▸ **Work to be completed**: Gather every line of the listing below that contains the string "trees" and copy each one in full.
+---+
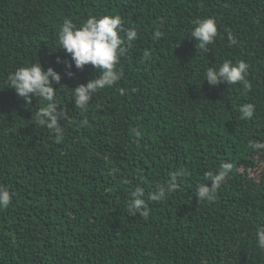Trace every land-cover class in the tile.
Returning a JSON list of instances; mask_svg holds the SVG:
<instances>
[{"label": "trees", "instance_id": "1", "mask_svg": "<svg viewBox=\"0 0 264 264\" xmlns=\"http://www.w3.org/2000/svg\"><path fill=\"white\" fill-rule=\"evenodd\" d=\"M100 15L138 35L116 65L120 80L81 111L73 88L99 70L65 76L58 30ZM202 17L217 23L207 52L190 37ZM225 60L249 65L247 89L203 81ZM38 62L64 84L53 85L66 112L59 142L35 121L46 102L25 104L9 88L10 72ZM245 103L255 106L248 120ZM224 164L214 198L198 200ZM173 173L177 189L147 201V219L129 215L137 187L147 200ZM0 187L12 197L0 209V264H264V0H0Z\"/></svg>", "mask_w": 264, "mask_h": 264}, {"label": "clouds", "instance_id": "2", "mask_svg": "<svg viewBox=\"0 0 264 264\" xmlns=\"http://www.w3.org/2000/svg\"><path fill=\"white\" fill-rule=\"evenodd\" d=\"M163 23V21H161ZM190 37L198 42L199 49L207 52L208 45L212 44L217 37V23L212 17L197 18L193 22ZM123 33V35H121ZM135 29H125L123 22L118 15H100L88 17L79 27L70 19H65L58 30L59 48H62L69 56V60L56 58V63L64 65V75L69 78L75 73L72 71L73 66L76 70H83L86 65H91L95 72L93 78L86 83H80L73 88L74 104L81 111H86L87 106L93 96L100 90L111 87L122 76V72L116 68L119 58L127 51L126 45L130 46L131 42L137 38ZM164 33L156 30L153 39H160ZM230 44H236L237 41L228 34ZM144 59L150 58V52L143 53ZM249 65L241 60L233 63L225 60L218 67H208L204 72L203 81H207L209 86H217L221 83L235 85L243 84L247 89L249 87L246 76ZM9 88L15 90L18 97L22 98L24 103L31 104L32 98L39 96L46 102V106L40 107L35 113V121L38 125L47 127L55 132L57 142L63 139V128L59 124L60 119L66 118V112L63 108L58 109L55 102L54 84L61 87V73L49 66L46 70L40 62L31 65L21 66L14 72L8 74ZM58 87V88H59ZM121 91H123L121 89ZM241 117L245 120L251 119L255 112V106L252 103H245L239 108ZM82 126H87L88 121H81ZM137 136L141 133L133 130ZM252 147H257L253 144ZM230 171V165L224 164L218 172H209L205 176V181L210 183H201L197 186L195 195L198 200H211L215 196L216 189L225 179ZM180 173H173L171 178L163 184H157L154 190L148 195L147 200L143 188L137 187L130 195L127 201V212L130 216H139L147 219L150 209L147 201L160 202L175 191L178 187L177 176ZM11 194L7 188L0 187V209L7 208L11 201ZM257 246L264 249V225L257 228L256 231Z\"/></svg>", "mask_w": 264, "mask_h": 264}]
</instances>
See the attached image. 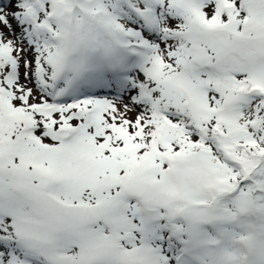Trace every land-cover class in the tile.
Here are the masks:
<instances>
[{
    "label": "snow or ice",
    "instance_id": "1",
    "mask_svg": "<svg viewBox=\"0 0 264 264\" xmlns=\"http://www.w3.org/2000/svg\"><path fill=\"white\" fill-rule=\"evenodd\" d=\"M0 264H264V0H0Z\"/></svg>",
    "mask_w": 264,
    "mask_h": 264
}]
</instances>
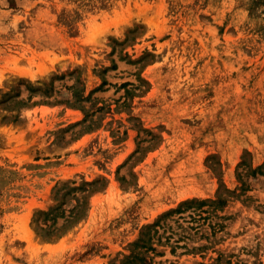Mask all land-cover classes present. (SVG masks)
Masks as SVG:
<instances>
[{
  "label": "rangeland",
  "instance_id": "rangeland-1",
  "mask_svg": "<svg viewBox=\"0 0 264 264\" xmlns=\"http://www.w3.org/2000/svg\"><path fill=\"white\" fill-rule=\"evenodd\" d=\"M263 164L264 0H0V264H264Z\"/></svg>",
  "mask_w": 264,
  "mask_h": 264
},
{
  "label": "trees",
  "instance_id": "trees-1",
  "mask_svg": "<svg viewBox=\"0 0 264 264\" xmlns=\"http://www.w3.org/2000/svg\"><path fill=\"white\" fill-rule=\"evenodd\" d=\"M100 89V88H99ZM75 90V92H74ZM73 97H76V86L73 87ZM79 101V99H77ZM84 101V99H80V101ZM89 115H86L85 119L83 120V124L86 123L87 119H88ZM17 120V119H16ZM244 162L242 161L240 163V165H242ZM249 170H251L250 172L254 175L256 173H259L261 175H264V164L259 166L257 169H254L252 167L249 168ZM100 183V181H93V182H85L84 183V188H88V192H95L97 190H101L105 187L106 183L103 182V186L100 188H95V186ZM82 190V188H80ZM77 191V189L75 190ZM227 192L229 193H233L234 191H230L228 189H226ZM229 199H227V197H224L221 193H219L216 197V200H212V199H205V200H199V199H194V200H187L184 201L183 203L180 204L179 208H177L176 210H172L170 212H168L165 216L171 215L174 212H182L183 210H186L187 208H190L191 205L193 204H199V205H212V204H217L220 206H225L227 204ZM82 206H76L75 208H73L72 211L76 210L77 212L80 211V208ZM57 210V207L54 209H51L49 211H41L39 212V215H43L44 219L42 220V224L45 223L47 225V227H43L42 225H39V221L40 219L37 218L35 220V223L37 225V228H39L41 231H43V237L50 239L53 236L55 237H61L62 235H58L59 230L57 231V229L52 230V227L56 224V216L54 215V212ZM54 219L53 224L49 225L48 223L50 221H52ZM69 220L67 219L66 222H68ZM70 222V221H69ZM155 225V224H154ZM154 225H149L146 226V229H152L154 227ZM146 229L142 232L141 236L139 237V239L133 243V249H138V248H151V250H156L153 245H152V240H153V235H151L150 233L146 232ZM133 250L132 254L127 256L125 258L124 264H138V262H140L139 264H152L149 262V259L147 257H142L139 255V253L135 252Z\"/></svg>",
  "mask_w": 264,
  "mask_h": 264
}]
</instances>
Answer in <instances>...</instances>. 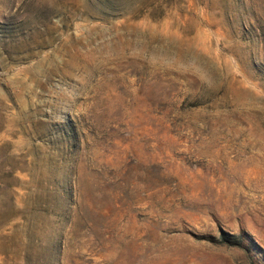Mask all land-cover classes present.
<instances>
[{
  "label": "rangeland",
  "instance_id": "obj_1",
  "mask_svg": "<svg viewBox=\"0 0 264 264\" xmlns=\"http://www.w3.org/2000/svg\"><path fill=\"white\" fill-rule=\"evenodd\" d=\"M0 264H264V0H0Z\"/></svg>",
  "mask_w": 264,
  "mask_h": 264
}]
</instances>
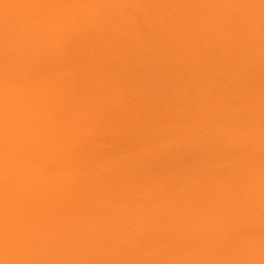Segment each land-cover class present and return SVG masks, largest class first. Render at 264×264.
Here are the masks:
<instances>
[{
    "label": "bare ground",
    "instance_id": "1",
    "mask_svg": "<svg viewBox=\"0 0 264 264\" xmlns=\"http://www.w3.org/2000/svg\"><path fill=\"white\" fill-rule=\"evenodd\" d=\"M0 264H264V0H0Z\"/></svg>",
    "mask_w": 264,
    "mask_h": 264
}]
</instances>
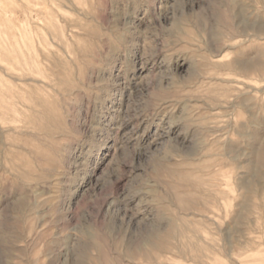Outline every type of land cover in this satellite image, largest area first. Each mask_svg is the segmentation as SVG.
Segmentation results:
<instances>
[{
    "label": "rangeland",
    "instance_id": "1",
    "mask_svg": "<svg viewBox=\"0 0 264 264\" xmlns=\"http://www.w3.org/2000/svg\"><path fill=\"white\" fill-rule=\"evenodd\" d=\"M0 264H264V0H0Z\"/></svg>",
    "mask_w": 264,
    "mask_h": 264
}]
</instances>
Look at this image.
+---+
▸ **Reply**:
[{"label": "trees", "instance_id": "1", "mask_svg": "<svg viewBox=\"0 0 264 264\" xmlns=\"http://www.w3.org/2000/svg\"><path fill=\"white\" fill-rule=\"evenodd\" d=\"M100 15L138 35L116 65L120 80L81 111L73 88L99 70L65 76L58 30ZM202 17L217 23L207 52L190 37ZM225 60L249 65L247 89L203 81ZM38 62L64 84L53 85L66 112L59 142L35 121L46 102L25 104L9 88L10 72ZM245 103L255 106L248 120ZM224 164L214 198L198 200ZM173 173L177 189L147 201V219L129 215L137 187L147 200ZM0 187L12 197L0 209V264H264V0H0Z\"/></svg>", "mask_w": 264, "mask_h": 264}, {"label": "clouds", "instance_id": "2", "mask_svg": "<svg viewBox=\"0 0 264 264\" xmlns=\"http://www.w3.org/2000/svg\"><path fill=\"white\" fill-rule=\"evenodd\" d=\"M163 23V21H161ZM190 37L198 42L199 49L207 52L208 45L212 44L217 37V23L212 17L197 18L193 22ZM123 33V35H121ZM135 29H125L123 22L118 15H100L88 17L79 27L70 19H65L58 30L59 48H62L69 56V60L56 58V63L64 65V75L69 78L75 73L72 71L73 66L76 70H83L86 65H91L95 72L93 78L86 83H80L73 88L74 104L81 111H86L87 106L93 96L100 90L111 87L122 76V72L116 68L119 58L127 51L126 45L130 46L131 42L137 38ZM164 33L156 30L153 39H160ZM230 44H236L237 41L228 34ZM144 59L150 58V52L143 53ZM249 65L241 60L233 63L225 60L218 67H208L204 72L203 81H207L209 86H217L221 83L235 85L243 84L247 89L249 87L246 76ZM9 88L15 90L18 97L22 98L24 103L31 104L32 98L39 96L46 102V106L40 107L35 113V121L38 125L47 127L55 132L57 142L63 139V128L59 124L60 119L66 118V112L63 108L58 109L55 102L54 84L61 87V73L49 66L46 70L40 62L31 65L21 66L14 72L8 74ZM58 87V88H59ZM121 91H123L121 89ZM241 117L245 120L251 119L255 112V106L252 103H245L239 108ZM82 126H87L88 121H81ZM137 136L141 133L133 130ZM252 147H257L253 144ZM230 171V165L224 164L218 172H209L205 176V181L210 183H201L197 186L195 195L198 200H211L215 196L216 189L225 179ZM180 173H173L171 178L163 184H157L154 190L148 195L147 200L143 188L137 187L130 195L127 201V212L130 216H139L147 219L150 209L147 201L160 202L175 191L178 187L177 176ZM11 194L7 188L0 187V209L7 208L11 201ZM257 246L264 249V225L257 228L256 231Z\"/></svg>", "mask_w": 264, "mask_h": 264}]
  "label": "trees",
  "instance_id": "trees-1",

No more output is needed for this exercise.